Like the latest round of HomePlug AV2 MIMO adapters including the ZyXEL PLA5405 and TRENDnet TPL-420E, Comtrend's PG-9172 is advertised as a "1200 Mbps" adapter. But, to save you the suspense, also like its AV2 MIMO cousins, its throughput doesn't come anywhere near the advertised maximum.
Comtrend sells the adapters individually and in a kit of two (PG-9172-KIT). Two individual adapters were sent for test, but I've entered the kit part number and pricing in the Powerline Charts and Finder for fairer price comparison to other listed powerline products, which are in kit-of-two form.
The G.hn spec allows for up to 250 network nodes, but the PG-9172's data sheet specs "up to 8 nodes per network", while the product box says "up to 16 nodes per network".
The PG-9172 is similar in size to other powerline adapters, measuring 3.7" x 2.4" x 1.4" / 93mm x 60mm x 35mm without including the plug prong depth. The photo below shows it won't block the adjacent outlet in a standard U.S. duplex.
Comtrend PG-9172 plugged in
The serial number label specs a 100 - 240 VAC 50/60 Hz operating range. But I was concerned that the label lacked any electrical safety lab certifications (UL, ETL, VDE, etc.). Another concern is the product carries an FCC mark on the box and the spec sheet references FCC certification. But there is no FCC mark on the device.
Comtrend PG-9172 serial number label
Comtrend's response was that "the product has passed UL pre-tests. UL Certification, though not required at time of shipment, is currently in process". The company also confirmed the PG-9172 is FCC certified and that they will "provide FCC ID details shortly". That will be interesting to see, since no other powerline adapter I've tested has an FCC ID.
Comtrend sent an Attestation of Conformity certificate for CISPR Pub. 22 / FCC Part 15 Subpart B (unintentional radiators), which allows them to apply the FCC mark. I have seen this mark on all HomePlug products I've tested, but also without an FCC ID. This is because the FCC ID number isn't required on Subpart B products and you won't find the number in the FCC ID database.

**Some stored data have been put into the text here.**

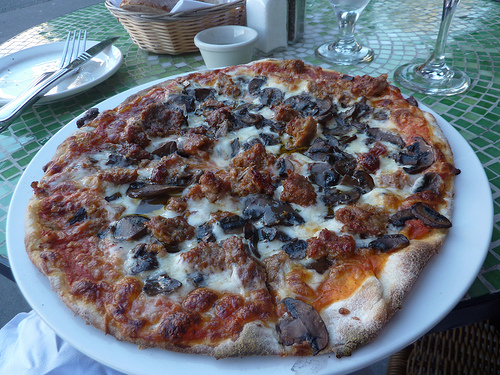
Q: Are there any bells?
A: No, there are no bells.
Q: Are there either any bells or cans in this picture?
A: No, there are no bells or cans.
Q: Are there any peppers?
A: No, there are no peppers.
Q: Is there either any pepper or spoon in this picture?
A: No, there are no peppers or spoons.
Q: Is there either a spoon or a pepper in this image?
A: No, there are no peppers or spoons.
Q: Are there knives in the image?
A: Yes, there is a knife.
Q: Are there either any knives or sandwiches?
A: Yes, there is a knife.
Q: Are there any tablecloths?
A: No, there are no tablecloths.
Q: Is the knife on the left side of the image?
A: Yes, the knife is on the left of the image.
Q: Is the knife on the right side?
A: No, the knife is on the left of the image.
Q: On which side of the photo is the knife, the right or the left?
A: The knife is on the left of the image.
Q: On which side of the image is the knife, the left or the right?
A: The knife is on the left of the image.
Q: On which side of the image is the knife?
A: The knife is on the left of the image.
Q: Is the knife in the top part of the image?
A: Yes, the knife is in the top of the image.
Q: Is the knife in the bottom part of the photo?
A: No, the knife is in the top of the image.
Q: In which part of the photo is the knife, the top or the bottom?
A: The knife is in the top of the image.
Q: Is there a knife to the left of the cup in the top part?
A: Yes, there is a knife to the left of the cup.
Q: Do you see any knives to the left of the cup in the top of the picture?
A: Yes, there is a knife to the left of the cup.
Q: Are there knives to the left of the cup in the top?
A: Yes, there is a knife to the left of the cup.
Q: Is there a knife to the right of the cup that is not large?
A: No, the knife is to the left of the cup.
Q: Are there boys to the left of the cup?
A: No, there is a knife to the left of the cup.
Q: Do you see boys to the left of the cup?
A: No, there is a knife to the left of the cup.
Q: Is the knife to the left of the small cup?
A: Yes, the knife is to the left of the cup.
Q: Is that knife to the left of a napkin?
A: No, the knife is to the left of the cup.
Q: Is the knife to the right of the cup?
A: No, the knife is to the left of the cup.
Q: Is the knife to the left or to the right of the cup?
A: The knife is to the left of the cup.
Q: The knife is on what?
A: The knife is on the plate.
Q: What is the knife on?
A: The knife is on the plate.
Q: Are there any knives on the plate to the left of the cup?
A: Yes, there is a knife on the plate.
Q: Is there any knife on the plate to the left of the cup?
A: Yes, there is a knife on the plate.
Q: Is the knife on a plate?
A: Yes, the knife is on a plate.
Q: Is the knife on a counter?
A: No, the knife is on a plate.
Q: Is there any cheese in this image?
A: Yes, there is cheese.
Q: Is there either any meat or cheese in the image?
A: Yes, there is cheese.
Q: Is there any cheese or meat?
A: Yes, there is cheese.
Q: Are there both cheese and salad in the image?
A: No, there is cheese but no salad.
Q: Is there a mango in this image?
A: No, there are no mangoes.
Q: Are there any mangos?
A: No, there are no mangos.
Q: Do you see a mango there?
A: No, there are no mangoes.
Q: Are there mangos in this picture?
A: No, there are no mangos.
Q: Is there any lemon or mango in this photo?
A: No, there are no mangoes or lemons.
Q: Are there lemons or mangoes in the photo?
A: No, there are no mangoes or lemons.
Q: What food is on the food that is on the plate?
A: The food is cheese.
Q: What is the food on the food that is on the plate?
A: The food is cheese.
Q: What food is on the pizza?
A: The food is cheese.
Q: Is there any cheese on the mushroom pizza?
A: Yes, there is cheese on the pizza.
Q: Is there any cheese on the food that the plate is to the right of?
A: Yes, there is cheese on the pizza.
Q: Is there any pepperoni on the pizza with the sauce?
A: No, there is cheese on the pizza.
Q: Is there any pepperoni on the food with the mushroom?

The callout diagram below shows a three light system, with Ethernet and powerline network indicators. The quick install guide description of the third light, Security, is confusing. It says G.hn adapters automatically connect in "non-secure" mode and instructs the user to press the Config button on each adapter you want securely connected. This would imply that the Security light is off by default. But all three lights glowed green when I just plugged in both adapters without pushing the Config button.
My guess is that, like HomePlug, G.hn adapters connect with AES 128 bit encryption by default with a default password. And, like HomePlug, pushing the G.hn Config button is akin to pushing the Security button on HomePlug adapters, i.e. it changes the key so that factory-default adapters won't connect to your network. In either case, data is AES 128 encrypted.
Comtrend PG-9172 callouts
The spec sheet also states "Power-saving mode when inactive", but I couldn't find any documentation describing how it works. I plugged the adapter pair in and didn't connect anything to either Ethernet jack and both Connection and Security indicators remained lit even after 30 minutes.

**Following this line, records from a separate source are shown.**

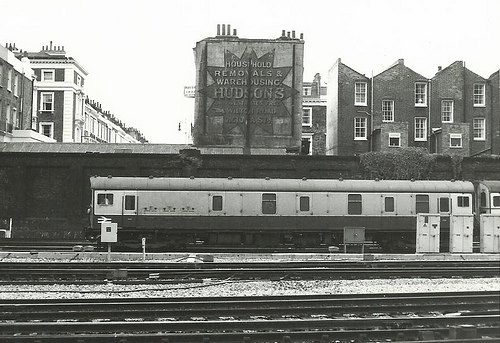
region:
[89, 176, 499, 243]
A train on a rail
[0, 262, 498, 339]
Train rails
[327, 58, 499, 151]
Housing complex in the background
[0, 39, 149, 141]
A building in the background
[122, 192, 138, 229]
A door with a window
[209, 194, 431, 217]
Windows on a train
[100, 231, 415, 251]
Wheels on a train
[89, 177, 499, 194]
Roof of a train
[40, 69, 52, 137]
Windows on a building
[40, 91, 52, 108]
A rectangle window on a building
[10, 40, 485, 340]
a black and white photo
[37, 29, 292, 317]
this picture is in black and white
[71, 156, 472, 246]
an old passenger train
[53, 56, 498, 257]
the train is going through the city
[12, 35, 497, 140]
buildings in the background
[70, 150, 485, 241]
this is a two toned train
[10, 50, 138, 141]
an edifice in the area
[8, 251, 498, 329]
train tracks on the ground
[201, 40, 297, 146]
a factory above the train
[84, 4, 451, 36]
a cloudy sky above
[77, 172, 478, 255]
parked passenger car of a train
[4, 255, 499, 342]
rusty metal train tracks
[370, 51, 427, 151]
multi story brick building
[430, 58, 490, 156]
multi story brick building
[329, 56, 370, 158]
multi story brick building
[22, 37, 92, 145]
multi story brick building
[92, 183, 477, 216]
row of round edged windows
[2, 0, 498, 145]
crisp white sky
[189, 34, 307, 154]
large faded bill board type advertisement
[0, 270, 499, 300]
light gray gravel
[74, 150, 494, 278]
This is a train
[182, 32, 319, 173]
This is an advertisement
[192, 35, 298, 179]
Advertisement on side of building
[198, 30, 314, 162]
Advertisement is worn out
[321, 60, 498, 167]
These are townhomes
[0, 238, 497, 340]
Numerous train tracks in a row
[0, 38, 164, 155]
Building in the background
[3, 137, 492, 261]
Large wall next to train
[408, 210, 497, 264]
There are three power boxes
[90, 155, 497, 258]
Two train cars on track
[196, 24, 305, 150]
old building by train tracks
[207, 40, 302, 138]
sign on side of building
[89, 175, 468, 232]
long white train on tracks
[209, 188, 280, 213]
windows on side of train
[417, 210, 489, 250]
white boxes by train tracks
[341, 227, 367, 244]
small metal item by tracks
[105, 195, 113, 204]
side window of conductors box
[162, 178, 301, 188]
black roof on top of train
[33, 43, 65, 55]
chimneys on top of building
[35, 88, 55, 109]
window on side of building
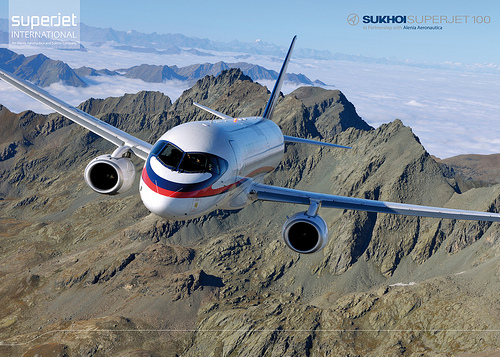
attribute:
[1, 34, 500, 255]
airplane — red, white, blue, flying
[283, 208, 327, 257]
engine — silver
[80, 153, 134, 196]
engine — silver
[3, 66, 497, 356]
mountain — large, brown, small, gray, tall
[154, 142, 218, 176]
window — large, black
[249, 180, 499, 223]
wing — small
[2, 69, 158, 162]
wing — small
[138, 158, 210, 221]
nose — red, white, blue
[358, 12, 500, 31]
lettering — blue, grey, white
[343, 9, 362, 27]
logo — white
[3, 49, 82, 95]
mountain — brown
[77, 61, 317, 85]
mountain — brown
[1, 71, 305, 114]
clouds — white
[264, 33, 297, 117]
tail — blue, gray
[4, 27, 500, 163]
clouds — gray, white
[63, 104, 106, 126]
logo — arrow, small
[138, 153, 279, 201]
stripes — red, blue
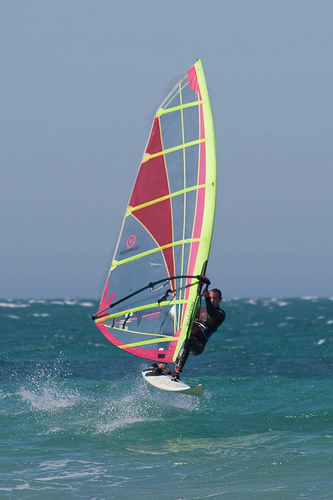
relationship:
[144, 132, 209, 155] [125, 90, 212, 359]
strip on sail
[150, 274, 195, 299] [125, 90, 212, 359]
handle on sail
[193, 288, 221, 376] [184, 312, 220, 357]
man wearing wet suit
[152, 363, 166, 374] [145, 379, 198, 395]
pole connected to board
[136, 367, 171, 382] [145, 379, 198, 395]
holes on board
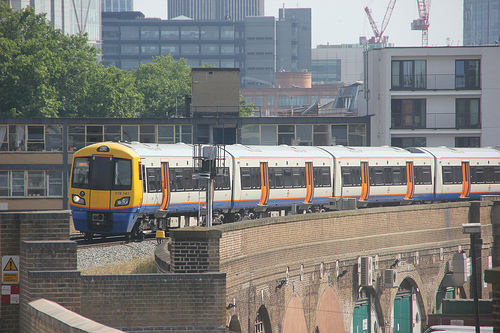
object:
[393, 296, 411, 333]
door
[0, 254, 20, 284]
sign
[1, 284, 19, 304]
sign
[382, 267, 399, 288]
air conditioning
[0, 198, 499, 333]
wall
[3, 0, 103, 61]
building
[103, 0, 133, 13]
building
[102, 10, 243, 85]
building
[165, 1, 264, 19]
building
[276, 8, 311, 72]
building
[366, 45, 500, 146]
building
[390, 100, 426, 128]
window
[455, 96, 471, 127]
window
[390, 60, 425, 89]
window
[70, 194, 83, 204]
light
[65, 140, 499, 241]
train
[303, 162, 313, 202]
door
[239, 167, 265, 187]
passenger window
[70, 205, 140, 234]
paint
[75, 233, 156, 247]
train track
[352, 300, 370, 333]
doors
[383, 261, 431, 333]
arches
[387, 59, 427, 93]
balcony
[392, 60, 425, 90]
sliding door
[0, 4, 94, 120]
treetops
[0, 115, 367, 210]
building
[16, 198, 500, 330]
railway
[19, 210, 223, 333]
brick wall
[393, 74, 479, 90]
railing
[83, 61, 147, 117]
trees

There are two major G.hn chipset vendors, Marvell and Sigma Designs. The PG-9172 uses Marvell's G.hn solution, which has separate baseband and analog front end devices. Marvell's device uses MIMO via the power outlet ground pin, just as HomePlug AV2 MIMO adapters do.

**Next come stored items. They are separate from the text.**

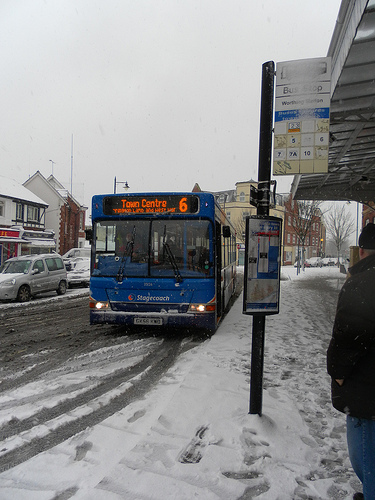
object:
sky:
[1, 2, 374, 241]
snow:
[1, 267, 360, 498]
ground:
[2, 255, 374, 499]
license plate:
[132, 315, 162, 327]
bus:
[86, 191, 241, 334]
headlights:
[192, 301, 205, 315]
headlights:
[90, 302, 106, 312]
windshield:
[89, 214, 219, 285]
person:
[324, 219, 374, 500]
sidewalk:
[88, 275, 373, 499]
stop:
[87, 1, 373, 500]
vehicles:
[1, 251, 69, 308]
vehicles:
[66, 256, 93, 288]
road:
[3, 255, 251, 497]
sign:
[235, 213, 288, 324]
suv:
[56, 242, 88, 276]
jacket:
[324, 257, 375, 420]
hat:
[355, 222, 374, 250]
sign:
[270, 57, 333, 179]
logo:
[133, 294, 172, 303]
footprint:
[220, 467, 260, 481]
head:
[353, 223, 374, 265]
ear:
[353, 244, 364, 256]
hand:
[329, 371, 345, 386]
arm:
[324, 276, 365, 384]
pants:
[342, 409, 374, 500]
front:
[89, 192, 217, 328]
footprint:
[235, 480, 273, 499]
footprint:
[240, 449, 272, 465]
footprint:
[243, 434, 272, 450]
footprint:
[69, 437, 94, 464]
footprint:
[45, 482, 80, 500]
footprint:
[127, 406, 149, 426]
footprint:
[324, 481, 351, 500]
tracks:
[175, 421, 218, 468]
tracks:
[2, 332, 189, 472]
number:
[178, 195, 189, 213]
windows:
[26, 205, 43, 224]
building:
[1, 173, 60, 280]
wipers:
[161, 240, 185, 283]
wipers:
[114, 240, 134, 278]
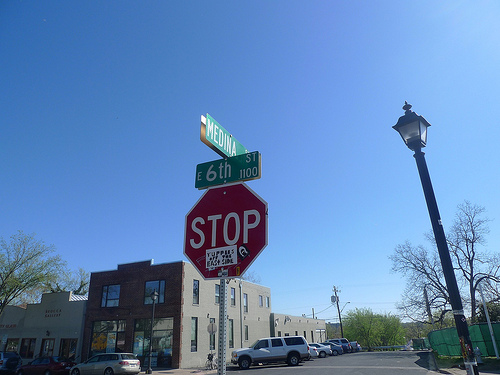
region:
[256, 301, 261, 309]
part of a house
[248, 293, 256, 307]
edge of a building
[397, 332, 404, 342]
part of a bush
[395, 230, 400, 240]
part of the sky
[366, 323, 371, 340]
edge of a road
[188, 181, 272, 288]
white and red sign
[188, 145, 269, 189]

Marvell G.hn adapter reference design block diagram
The photo below shows the board top, showing RAM and both Marvell G.hn devices. Key components are summarized in Table 1.
Comtrend PG-9172 board top
|Baseband||Marvell 88LX3142 G.hn digital baseband processor|
|AFE||Marvell 88LX2718 G.hn analog front-end|
|Ethernet||Marvell 88E1510 Gigabit Ethernet PHY|
Table 1: Component summary
The board bottom photo shows the 8 MB flash memory on the left and the Marvell 88E1510 Gigabit Ethernet PHY on the right.
Comtrend PG-9172 board bottom
The plastic case has no ventilation holes at all and gets moderately warm, even when idle.